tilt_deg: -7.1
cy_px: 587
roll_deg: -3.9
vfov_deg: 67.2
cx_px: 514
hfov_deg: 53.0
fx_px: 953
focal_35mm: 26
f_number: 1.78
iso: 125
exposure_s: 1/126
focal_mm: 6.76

----

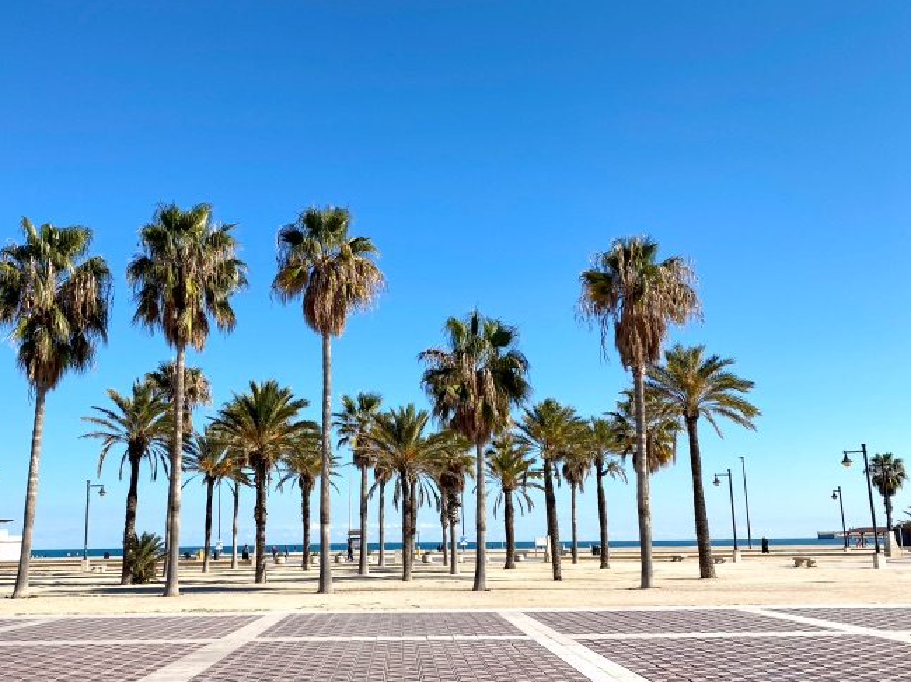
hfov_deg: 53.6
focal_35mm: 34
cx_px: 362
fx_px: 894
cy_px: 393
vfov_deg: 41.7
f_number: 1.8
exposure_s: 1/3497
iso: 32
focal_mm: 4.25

----

= Task =
Go back to the listing above. Copy word for word the lines from the one with "tilt_deg: -7.1" through the one with "focal_mm: 6.76", and nothing more.

= Expected answer =
tilt_deg: -7.1
cy_px: 587
roll_deg: -3.9
vfov_deg: 67.2
cx_px: 514
hfov_deg: 53.0
fx_px: 953
focal_35mm: 26
f_number: 1.78
iso: 125
exposure_s: 1/126
focal_mm: 6.76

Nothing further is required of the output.